Google is the obvious candidate to run a RAG network, likely as an outgrowth of AdSense and Google Analytics.
But as with ads, there's the issue of “grading your own homework”. If Google’s generative search is the biggest consumer of RAG content, can publishers trust Google to impartially measure and distribute revenue? At a minimum, independent measurement companies are needed, similar to the adtech companies that measure ad viewability and invalid traffic.
Maybe a fully decentralized, programmatic marketplace is the best platform. Somewhere, a web3 fund manager just sat up straighter.
The next five years
A programatic RAG micro-royalty network won't be built in a day. Right now, publishers' best solution is creating interactive AI content that can't simply be scraped and RAG’d by third parties. Buzzfeed is experimenting with interactive formats; Direqt.ai has found traction providing publishers RAG chatbots for their own content. Incorporating genAI into traditional publishers increases user engagement and enables higher-performing ads that adapt to user interactions with AI.
Problems remain:
Publishers will game RAG retrieval just like they game SEO. The flood of AI-generated made-for-advertising sites makes this harder.
Consequently, not all RAG'd content is equal. If five publishers are retrieved, but one provided the most valuable info, that's hard to measure. How do we reward the best content?

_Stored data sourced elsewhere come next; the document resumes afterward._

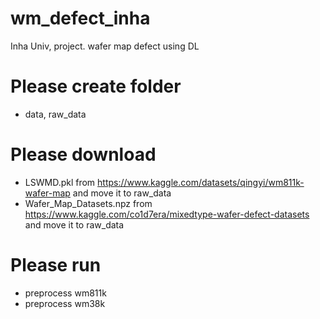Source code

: # wm_defect_inha
Inha Univ, project. wafer map defect using DL

# Please create folder
- data, raw_data

# Please download
- LSWMD.pkl from https://www.kaggle.com/datasets/qingyi/wm811k-wafer-map
  and move it to raw_data
- Wafer_Map_Datasets.npz from https://www.kaggle.com/co1d7era/mixedtype-wafer-defect-datasets  
  and move it to raw_data

# Please run
- preprocess wm811k
- preprocess wm38k
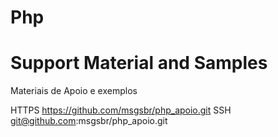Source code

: # Php

Support Material and Samples
=============================
Materiais de Apoio e exemplos


HTTPS
https://github.com/msgsbr/php_apoio.git
SSH
git@github.com:msgsbr/php_apoio.git
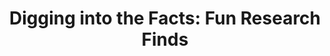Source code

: ---
title: "Digging into the Facts: Fun Research Finds"
summary: "Get ready to geek out with our fun research finds! Discover fascinating facts and satisfy your curiosity with Digging into the Facts."
category: research
permalink: "/research"
redirect_from: 
- /blockchain
---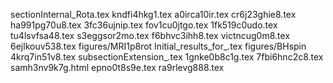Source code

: sectionInternal_Rota.tex
kndfi4hkg1.tex
a0irca10ir.tex
cr6j23ghie8.tex
ha991pg70u8.tex
3fc36ujnip.tex
fov1cu0jtgo.tex
1fk519c0udo.tex
tu4lsvfsa48.tex
s3eggsor2mo.tex
f6bhvc3ihh8.tex
victncug0m8.tex
6ejlkouv538.tex
figures/MRI1p8rot
Initial_results_for_.tex
figures/BHspin
4krq7in51v8.tex
subsectionExtension_.tex
1gnke0b8c1g.tex
7fbi6hnc2c8.tex
samh3nv9k7g.html
epno0t8s9e.tex
ra9rlevg888.tex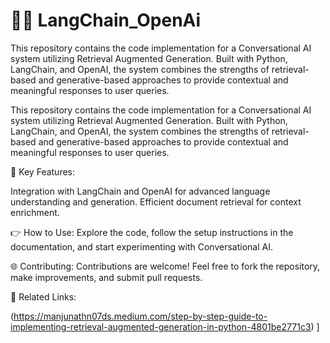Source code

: # 🤖✨ LangChain_OpenAi
 This repository contains the code implementation for a Conversational AI system utilizing Retrieval Augmented Generation. Built with Python, LangChain, and OpenAI, the system combines the strengths of retrieval-based and generative-based approaches to provide contextual and meaningful responses to user queries.


This repository contains the code implementation for a Conversational AI system utilizing Retrieval Augmented Generation. Built with Python, LangChain, and OpenAI, the system combines the strengths of retrieval-based and generative-based approaches to provide contextual and meaningful responses to user queries.

🚀 Key Features:

Integration with LangChain and OpenAI for advanced language understanding and generation.
Efficient document retrieval for context enrichment.

👉 How to Use:
Explore the code, follow the setup instructions in the documentation, and start experimenting with Conversational AI.

🌐 Contributing:
Contributions are welcome! Feel free to fork the repository, make improvements, and submit pull requests.

🔗 Related Links:

(https://manjunathn07ds.medium.com/step-by-step-guide-to-implementing-retrieval-augmented-generation-in-python-4801be2771c3)
]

Premium publishers will demand higher royalties. Do real-time auctions decide what content gets RAG’d for which queries?
What do we call this method of tagging RAG’d publishers for payment? “RAG network” sounds like “ad network”. I also like "RAGtags".
Indeed imagine a future where Substack has an agreement in place with Microsoft and Copilot gives me a daily summary of what my friends are up to (like Facebook in the good old days) as part of my copilot subscription. Substack agrees to license its content for a fee and it distributes some of it to the authors, and everytime I get a daily update about what Steven has published Steven earns a fee indirectly from me, encouraging him to publish more.
I wonder if there's some base model in how MSN runs its news service (I think Apple does something similar). Users of the platforms get to read articles from publications like the Atlantic for free and at the back-end Microsoft and Apple reimburse those content providers for their articles. Users on MSN are invited to read more from that publication and are taken to the website to do so.
As Microsoft is looking to make Windows a subscription product it could just seek to sign revenue sharing partnerships with the content providers that help strenghten its AI modeling. Indeed if they engage in "exclusive" content agreements it could even end up being super lucrative - imagine if the NYSE signed an agreement to provide equity data to Microsoft's generative AI platform ten minutes before Apple's.
Before search engines were just providing information and it was hard to charge for that and anyway people weren't used to paying for stuff. Now, perhaps, things have changed and more people are willing to pay, and people would perhaps be willing to pay for context and an understanding of intent alongside information.
Instead of it being the end it could be a cool new beginning.